━━ Text block

We may have answered the Fermi Paradox: We are alone in the universe - pseudolus
https://qz.com/1314111/we-may-have-answered-the-fermi-paradox-we-are-alone-in-the-universe/
======
KenanSulayman
Previous related discussion:
[https://news.ycombinator.com/item?id=17389842](https://news.ycombinator.com/item?id=17389842)
and
[https://news.ycombinator.com/item?id=17302924](https://news.ycombinator.com/item?id=17302924).

Interview with Anders Sandberg (co-author in the cited paper) making clear
that he thinks there's still almost certainly life out there even though the
estimations are pessimistic: [https://futurism.com/life-universe-scientist-
drake-equation-...](https://futurism.com/life-universe-scientist-drake-
equation-study/)

------
JoeAltmaier
The presumption to all these discussions is, that we're actually capable of
detecting intelligent life if its out there. Which is probably silly. We're
looking for radio waves. If we were talking about this in the 1800's, we'd be
looking for what? Telegraph signals?

━━━━

● Given task a
Copy the records word for word, everything from the start down to the line containing "export const myFeature", with both ends included. Leave the pictures out of your copy.
The text and the records are two separate pieces of material.

━━ Exercise input

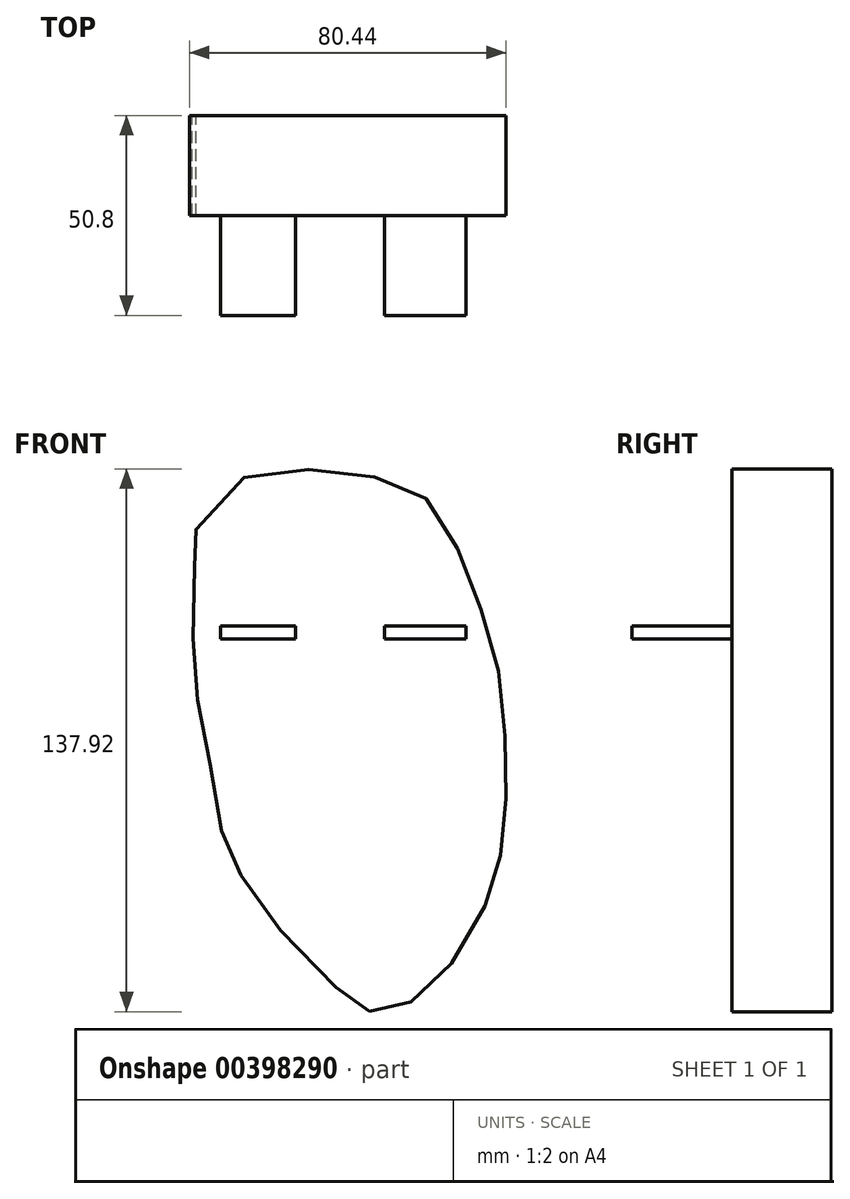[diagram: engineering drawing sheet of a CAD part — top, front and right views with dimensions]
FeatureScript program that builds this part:
annotation { "Feature Type Name" : "Feature", "Feature Type Description" : "" }
export const myFeature = defineFeature(function(context is Context, id is Id, definition is map)
    precondition{}
    {
        {
            var Q0;
            Q0=qCreatedBy(makeId("Front.planeOp"),FACE);
            var sketch = newSketch(context, id + "F0", { "sketchPlane" : qUnion([Q0])});
            skFitSpline(sketch, "E0", {"points": [v(-43.83, 49) * mm, v(-44.48, 24.05) * mm, v(-41.87, 10.14) * mm, v(-37.81, -14.55) * mm, v(-34.16, -25.39) * mm, v(-24.43, -40.53) * mm, v(-5.32, -60.26) * mm, v(0, -63.77) * mm, v(7.84, -62.87) * mm, v(17.58, -56.44) * mm, v(29.1, -38.79) * mm, v(33.55, -25.75) * mm, v(35.16, -10.54) * mm, v(34.84, 8.07) * mm, v(32.13, 28.18) * mm, v(25.61, 46.68) * mm, v(17.44, 63.86) * mm, v(5.5, 71.03) * mm, v(-14.62, 73.8) * mm, v(-34.23, 70.05) * mm, v(-45.17, 53.58) * mm, v(-43.83, 49) * mm]});
            skSolve(sketch);
        }
        {
            var Q0;
            Q0=makeQuery(id+"F0.imprint","IMPRINT",FACE,{"disambiguationData":[TD([[makeQuery(id+"F0.imprint","IMPRINT",EDGE,{"derivedFrom":sQuery(id+"F0.wireOp",EDGE,"E0")}),1.0]])]});
            extrude(context, id + "F1", {"entities" : qUnion([Q0]), "depth" : 25.4 * mm});
        }
        {
            var Q0;
            Q0=makeQuery(id+"F1.opExtrude","CAP_FACE",FACE,{"disambiguationData":[OSD([sQuery(id+"F0.wireOp",EDGE,"E0")])],"isStart":false});
            var sketch = newSketch(context, id + "F2", { "sketchPlane" : qUnion([Q0])});
            skLineSegment(sketch, "E1.bottom", {"start": v(-18.22, 30.77) * mm, "end": v(-37.32, 30.77) * mm});
            skLineSegment(sketch, "E1.top", {"start": v(-18.22, 34.04) * mm, "end": v(-37.32, 34.04) * mm});
            skLineSegment(sketch, "E1.left", {"start": v(-18.22, 30.77) * mm, "end": v(-18.22, 34.04) * mm});
            skLineSegment(sketch, "E1.right", {"start": v(-37.32, 30.77) * mm, "end": v(-37.32, 34.04) * mm});
            skSolve(sketch);
        }
        {
            var Q0;
            Q0=makeQuery(id+"F2.imprint","IMPRINT",FACE,{"disambiguationData":[TD([[makeQuery(id+"F2.imprint","IMPRINT",EDGE,{"derivedFrom":sQuery(id+"F2.wireOp",EDGE,"E1.bottom")}),-1.0]])]});
            extrude(context, id + "F3", {"entities" : qUnion([Q0]), "operationType" : NewBodyOperationType.ADD, "depth" : 25.4 * mm});
        }
        {
            var Q0;
            Q0=makeQuery(id+"F1.opExtrude","CAP_FACE",FACE,{"disambiguationData":[OSD([sQuery(id+"F0.wireOp",EDGE,"E0")])],"isStart":false});
            var sketch = newSketch(context, id + "F4", { "sketchPlane" : qUnion([Q0])});
            skLineSegment(sketch, "E2.bottom", {"start": v(4.34, 30.77) * mm, "end": v(25.07, 30.77) * mm});
            skLineSegment(sketch, "E2.top", {"start": v(4.34, 34.04) * mm, "end": v(25.07, 34.04) * mm});
            skLineSegment(sketch, "E2.left", {"start": v(4.34, 30.77) * mm, "end": v(4.34, 34.04) * mm});
            skLineSegment(sketch, "E2.right", {"start": v(25.07, 30.77) * mm, "end": v(25.07, 34.04) * mm});
            skSolve(sketch);
        }
        {
            var Q0;
            Q0=makeQuery(id+"F4.imprint","IMPRINT",FACE,{"disambiguationData":[TD([[makeQuery(id+"F4.imprint","IMPRINT",EDGE,{"derivedFrom":sQuery(id+"F4.wireOp",EDGE,"E2.bottom")}),1.0]])]});
            extrude(context, id + "F5", {"entities" : qUnion([Q0]), "operationType" : NewBodyOperationType.ADD, "depth" : 25.4 * mm});
        }
    });
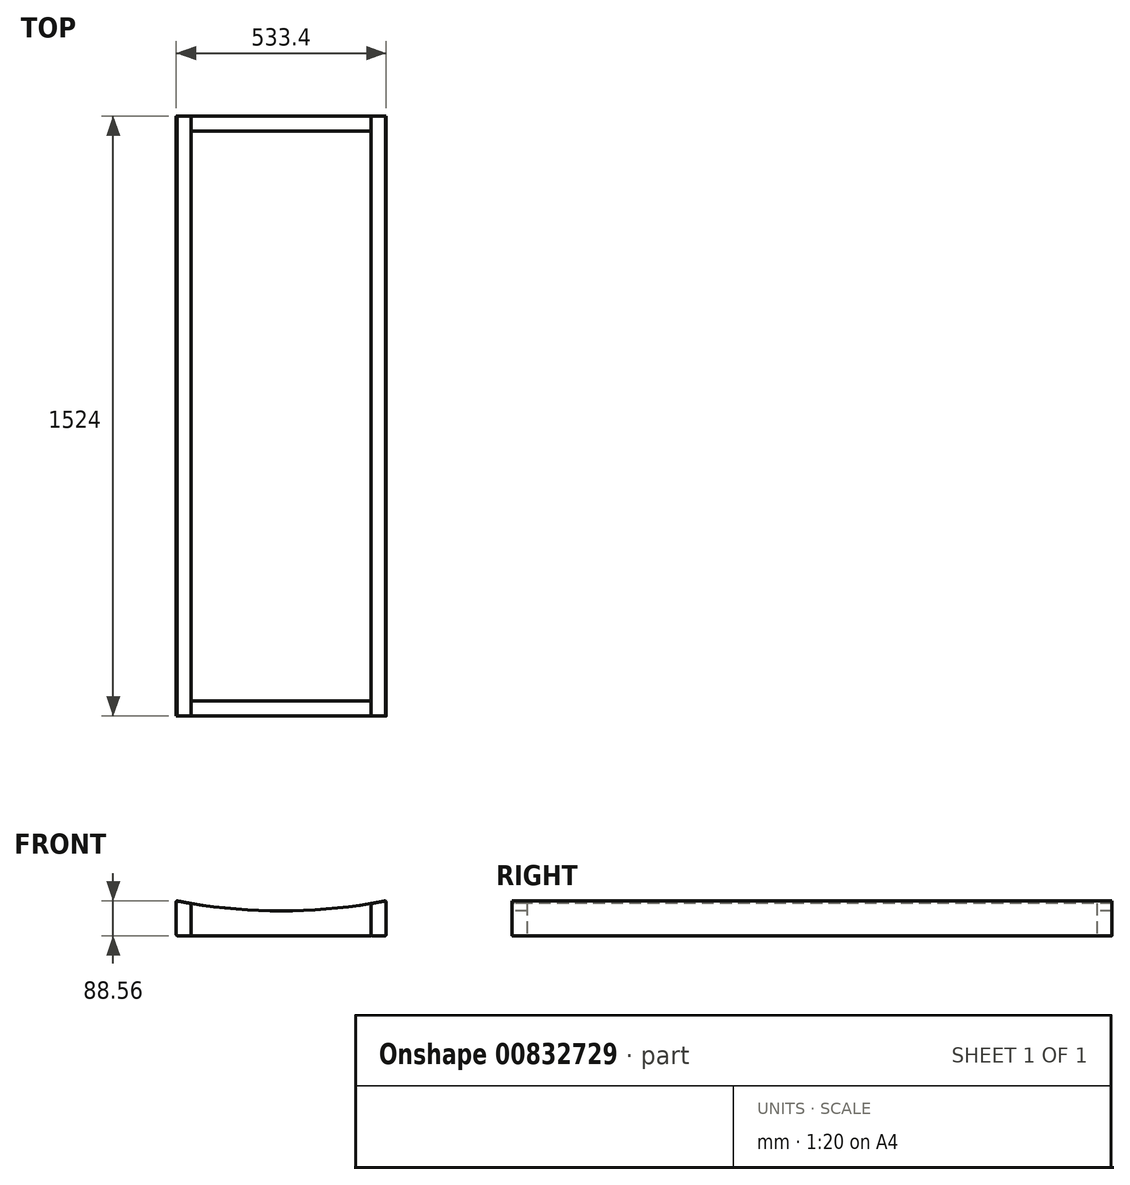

━━━━

● Given task b
Summarize the Fermi Paradox thread in two sentences.

● Exercise output a
[diagram: engineering drawing sheet of a CAD part — top, front and right views with dimensions]
FeatureScript program that builds this part:
annotation { "Feature Type Name" : "Feature", "Feature Type Description" : "" }
export const myFeature = defineFeature(function(context is Context, id is Id, definition is map)

● Exercise output b
One commenter links earlier discussions and an interview in which Anders Sandberg, a co-author of the cited paper, says he thinks there is still almost certainly life out there even though the estimates are pessimistic. Another commenter says these discussions assume we could detect intelligent life if it existed, which is probably silly because we are only looking for radio waves.